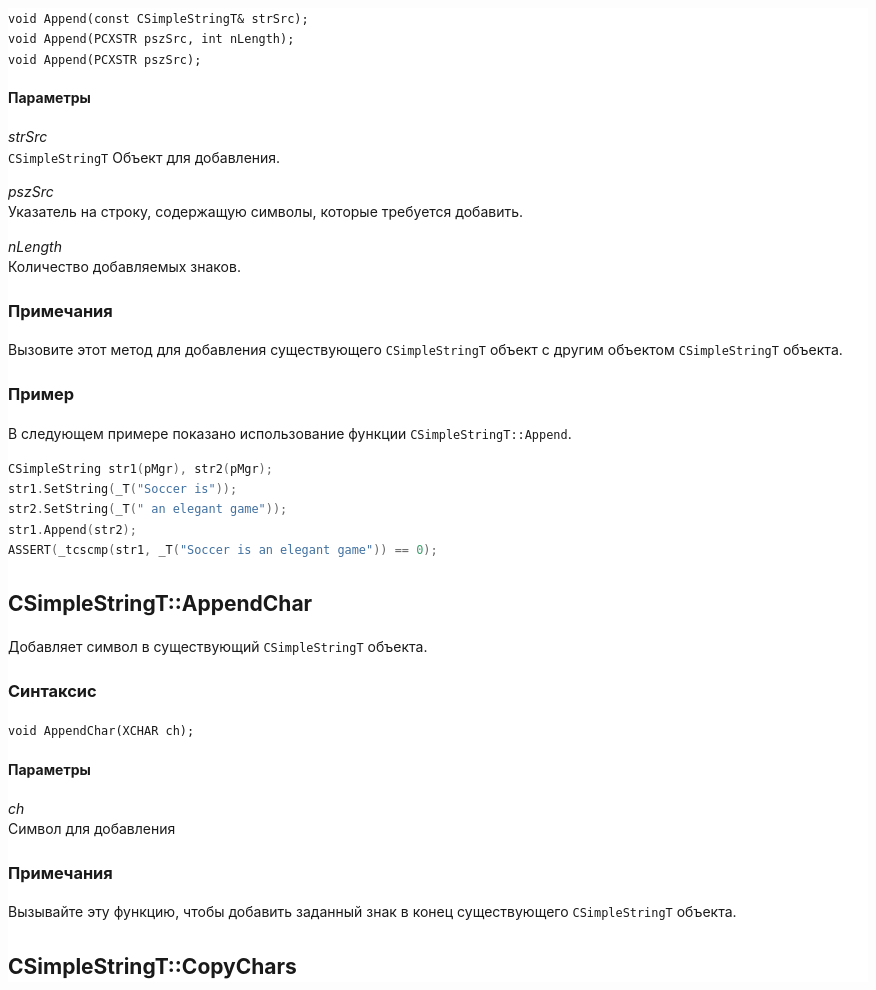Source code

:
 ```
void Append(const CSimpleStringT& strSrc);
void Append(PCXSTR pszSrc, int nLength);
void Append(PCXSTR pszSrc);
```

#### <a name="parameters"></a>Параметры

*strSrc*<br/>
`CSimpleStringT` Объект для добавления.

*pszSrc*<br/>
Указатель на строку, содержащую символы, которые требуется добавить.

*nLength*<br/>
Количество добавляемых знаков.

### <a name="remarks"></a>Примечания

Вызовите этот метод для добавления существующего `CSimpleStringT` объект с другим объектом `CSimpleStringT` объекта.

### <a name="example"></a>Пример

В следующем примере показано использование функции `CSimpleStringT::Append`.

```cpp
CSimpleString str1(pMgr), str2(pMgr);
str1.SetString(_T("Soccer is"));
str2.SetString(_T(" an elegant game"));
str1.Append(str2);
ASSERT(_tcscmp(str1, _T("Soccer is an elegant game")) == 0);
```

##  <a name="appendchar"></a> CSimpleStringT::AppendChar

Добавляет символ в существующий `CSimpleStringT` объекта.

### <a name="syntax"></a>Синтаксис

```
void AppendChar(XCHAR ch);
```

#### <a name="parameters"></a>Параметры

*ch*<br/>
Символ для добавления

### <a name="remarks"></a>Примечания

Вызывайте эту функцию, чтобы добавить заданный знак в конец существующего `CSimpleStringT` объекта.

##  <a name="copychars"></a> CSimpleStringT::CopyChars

--

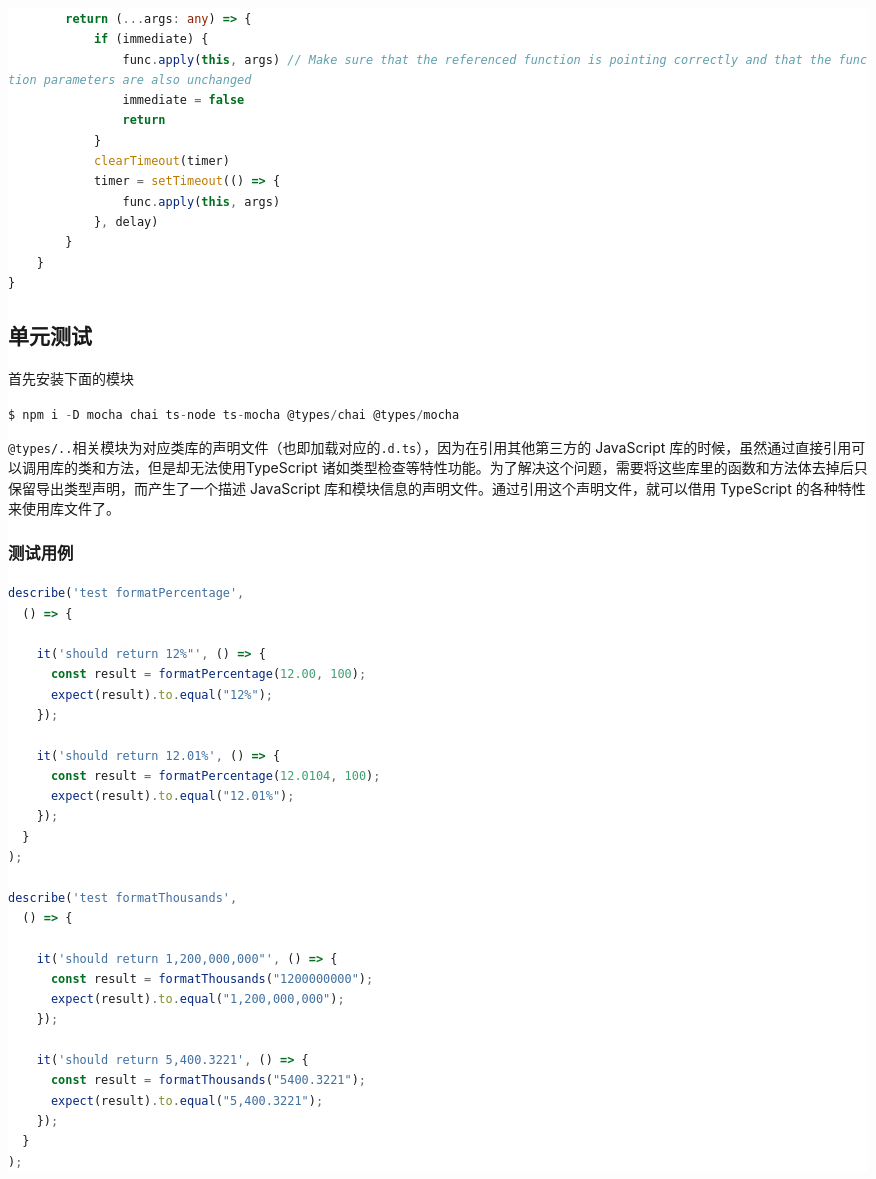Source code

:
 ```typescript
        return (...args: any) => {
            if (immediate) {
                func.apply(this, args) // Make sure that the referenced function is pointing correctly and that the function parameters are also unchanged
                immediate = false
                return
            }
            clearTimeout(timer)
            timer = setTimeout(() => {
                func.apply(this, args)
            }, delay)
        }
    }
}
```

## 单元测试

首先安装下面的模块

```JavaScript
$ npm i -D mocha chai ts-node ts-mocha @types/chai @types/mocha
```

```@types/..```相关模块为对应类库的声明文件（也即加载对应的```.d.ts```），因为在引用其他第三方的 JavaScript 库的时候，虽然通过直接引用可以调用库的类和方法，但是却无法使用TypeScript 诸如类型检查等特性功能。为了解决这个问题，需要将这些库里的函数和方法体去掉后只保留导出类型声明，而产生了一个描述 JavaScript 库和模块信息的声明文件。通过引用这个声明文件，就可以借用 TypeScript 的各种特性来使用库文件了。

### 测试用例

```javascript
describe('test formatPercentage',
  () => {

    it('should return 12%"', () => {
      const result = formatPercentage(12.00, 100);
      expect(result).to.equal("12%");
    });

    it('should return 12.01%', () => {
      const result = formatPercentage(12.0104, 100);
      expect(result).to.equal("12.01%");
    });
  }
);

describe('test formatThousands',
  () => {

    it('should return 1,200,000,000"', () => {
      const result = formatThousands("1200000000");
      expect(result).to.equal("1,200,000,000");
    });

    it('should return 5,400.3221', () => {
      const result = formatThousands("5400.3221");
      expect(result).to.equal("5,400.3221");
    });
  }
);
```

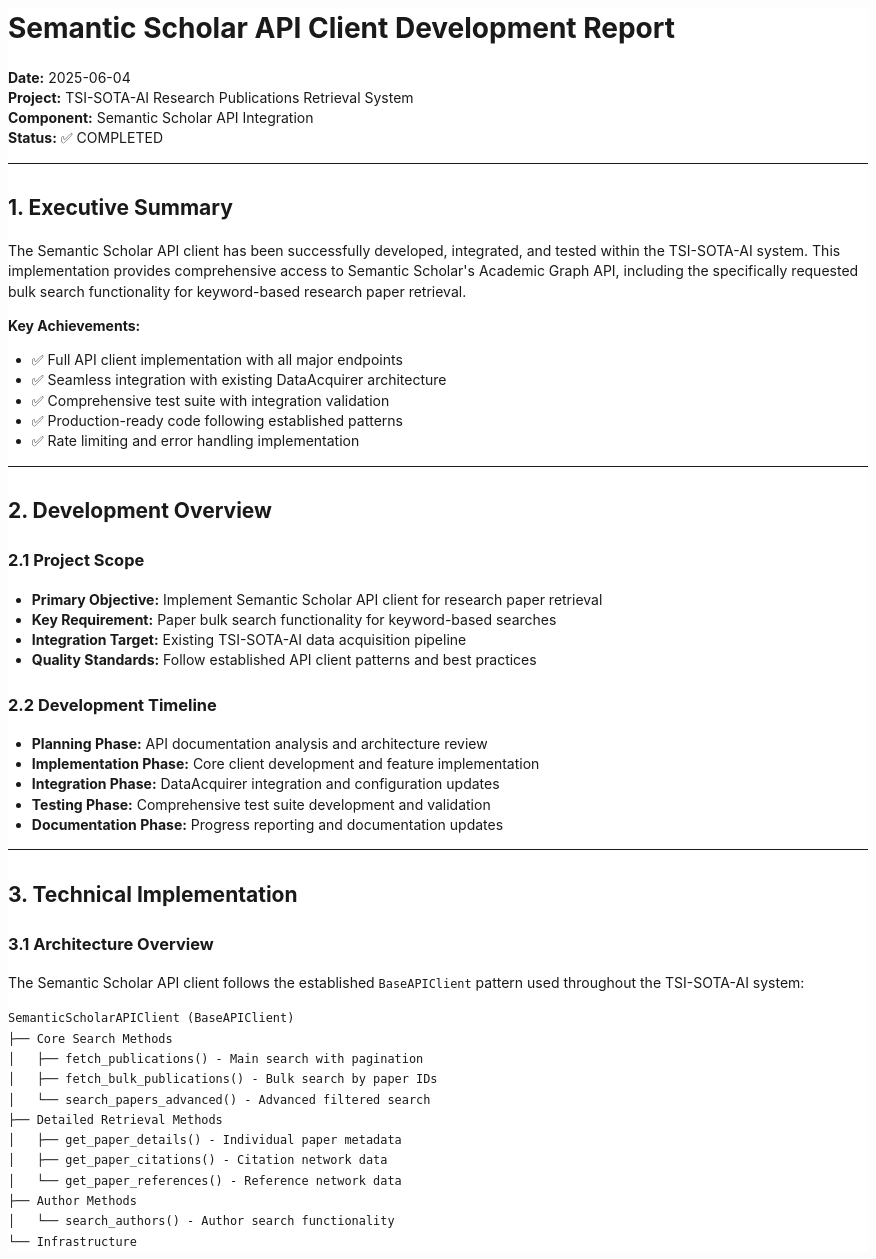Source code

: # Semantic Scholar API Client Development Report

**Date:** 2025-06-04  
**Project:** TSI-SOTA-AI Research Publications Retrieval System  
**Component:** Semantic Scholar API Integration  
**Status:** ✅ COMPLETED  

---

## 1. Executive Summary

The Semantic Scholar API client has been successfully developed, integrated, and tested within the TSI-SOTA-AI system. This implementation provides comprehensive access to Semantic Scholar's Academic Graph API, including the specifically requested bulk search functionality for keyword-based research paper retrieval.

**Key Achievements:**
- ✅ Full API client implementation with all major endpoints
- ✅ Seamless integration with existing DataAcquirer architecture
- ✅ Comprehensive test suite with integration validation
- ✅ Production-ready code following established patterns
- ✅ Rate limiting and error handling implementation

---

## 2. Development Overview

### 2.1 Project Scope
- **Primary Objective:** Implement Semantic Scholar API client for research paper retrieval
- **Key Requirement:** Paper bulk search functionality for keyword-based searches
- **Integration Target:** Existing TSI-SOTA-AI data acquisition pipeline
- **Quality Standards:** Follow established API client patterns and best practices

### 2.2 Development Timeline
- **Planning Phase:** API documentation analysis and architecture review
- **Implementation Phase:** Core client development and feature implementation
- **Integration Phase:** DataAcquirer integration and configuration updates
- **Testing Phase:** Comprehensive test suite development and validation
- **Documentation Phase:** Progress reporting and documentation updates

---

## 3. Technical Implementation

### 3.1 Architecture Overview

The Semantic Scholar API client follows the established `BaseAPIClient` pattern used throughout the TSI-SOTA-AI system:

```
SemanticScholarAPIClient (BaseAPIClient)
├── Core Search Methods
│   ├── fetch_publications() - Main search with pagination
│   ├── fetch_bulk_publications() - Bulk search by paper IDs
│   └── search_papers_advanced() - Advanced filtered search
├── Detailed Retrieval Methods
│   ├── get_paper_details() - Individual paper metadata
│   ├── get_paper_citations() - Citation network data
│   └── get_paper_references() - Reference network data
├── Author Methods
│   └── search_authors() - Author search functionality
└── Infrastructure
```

...

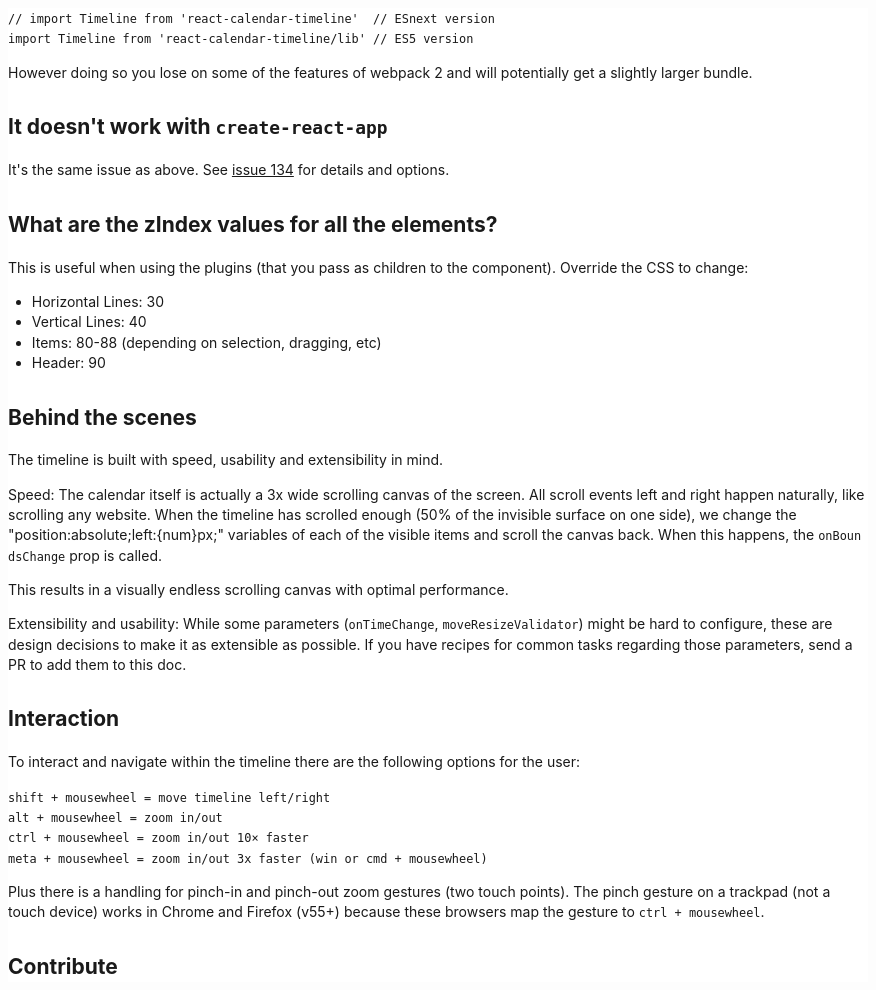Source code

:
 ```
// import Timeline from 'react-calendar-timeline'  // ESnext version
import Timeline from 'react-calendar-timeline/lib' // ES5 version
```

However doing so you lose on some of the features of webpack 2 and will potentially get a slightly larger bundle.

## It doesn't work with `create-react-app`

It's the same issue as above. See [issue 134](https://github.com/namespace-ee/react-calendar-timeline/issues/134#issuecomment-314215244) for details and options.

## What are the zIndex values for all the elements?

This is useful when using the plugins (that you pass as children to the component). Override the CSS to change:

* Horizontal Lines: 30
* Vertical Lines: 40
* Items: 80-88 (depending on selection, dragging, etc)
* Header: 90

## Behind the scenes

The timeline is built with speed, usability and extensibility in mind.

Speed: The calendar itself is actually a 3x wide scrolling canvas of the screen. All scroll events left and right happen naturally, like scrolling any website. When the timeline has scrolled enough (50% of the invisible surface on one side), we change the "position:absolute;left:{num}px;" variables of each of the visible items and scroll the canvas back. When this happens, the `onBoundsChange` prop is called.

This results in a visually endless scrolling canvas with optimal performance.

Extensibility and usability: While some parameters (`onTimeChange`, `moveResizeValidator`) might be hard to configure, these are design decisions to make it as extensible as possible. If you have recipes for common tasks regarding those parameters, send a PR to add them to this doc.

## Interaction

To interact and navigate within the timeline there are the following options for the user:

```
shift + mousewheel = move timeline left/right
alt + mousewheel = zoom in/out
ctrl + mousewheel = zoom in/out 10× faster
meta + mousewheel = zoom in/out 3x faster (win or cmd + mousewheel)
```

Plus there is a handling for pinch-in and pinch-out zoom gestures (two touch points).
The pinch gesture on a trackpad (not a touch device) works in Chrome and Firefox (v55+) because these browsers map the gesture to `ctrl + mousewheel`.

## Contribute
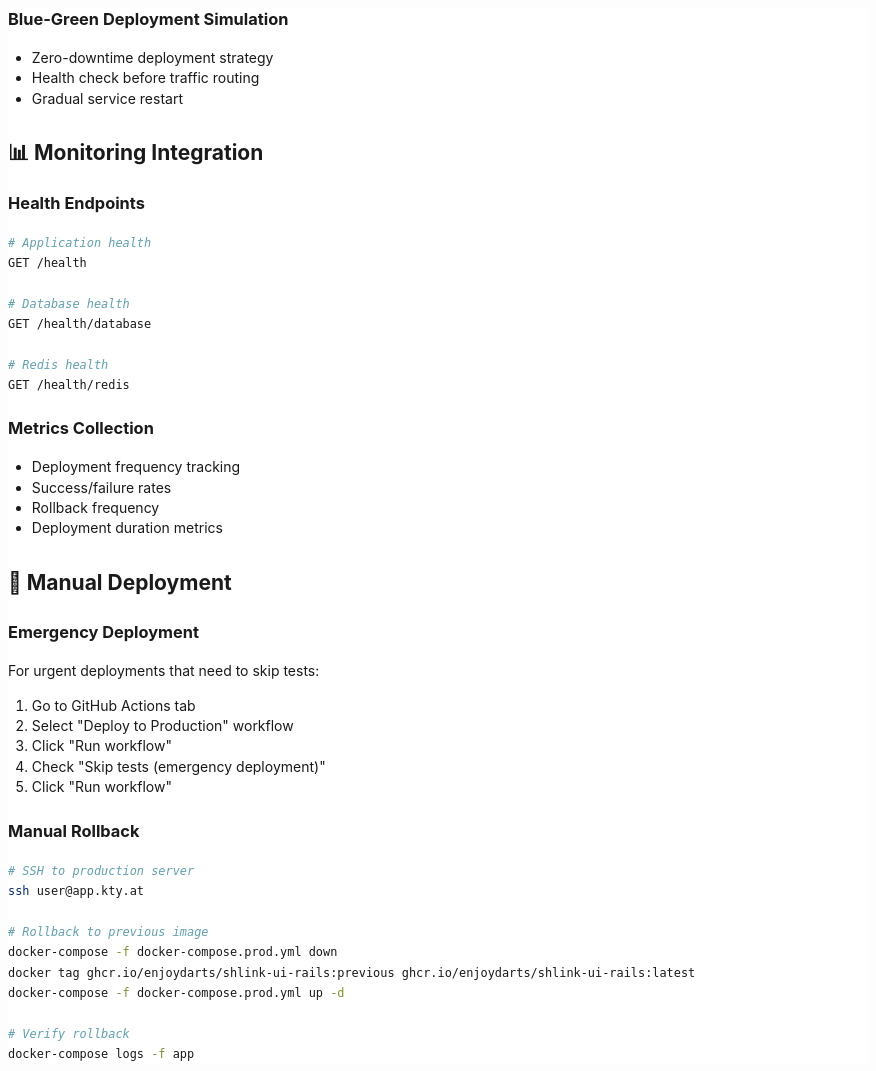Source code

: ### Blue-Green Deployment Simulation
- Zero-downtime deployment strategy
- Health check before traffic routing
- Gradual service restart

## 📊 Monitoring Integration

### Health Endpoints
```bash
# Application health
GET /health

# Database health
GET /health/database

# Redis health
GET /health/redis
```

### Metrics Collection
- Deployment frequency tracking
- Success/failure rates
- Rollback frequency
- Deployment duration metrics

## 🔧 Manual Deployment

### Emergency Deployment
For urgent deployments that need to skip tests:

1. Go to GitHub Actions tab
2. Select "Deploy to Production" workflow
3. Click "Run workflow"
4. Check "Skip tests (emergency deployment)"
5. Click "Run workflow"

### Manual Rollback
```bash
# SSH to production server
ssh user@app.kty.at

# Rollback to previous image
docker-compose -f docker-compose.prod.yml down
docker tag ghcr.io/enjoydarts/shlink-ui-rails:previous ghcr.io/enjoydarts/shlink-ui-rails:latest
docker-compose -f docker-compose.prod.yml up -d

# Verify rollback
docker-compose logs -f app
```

§ **What you should do**
Find the lines in the records that contain the word "import", then copy every one of them.

§ **Reply**
// import Timeline from 'react-calendar-timeline'  // ESnext version
import Timeline from 'react-calendar-timeline/lib' // ES5 version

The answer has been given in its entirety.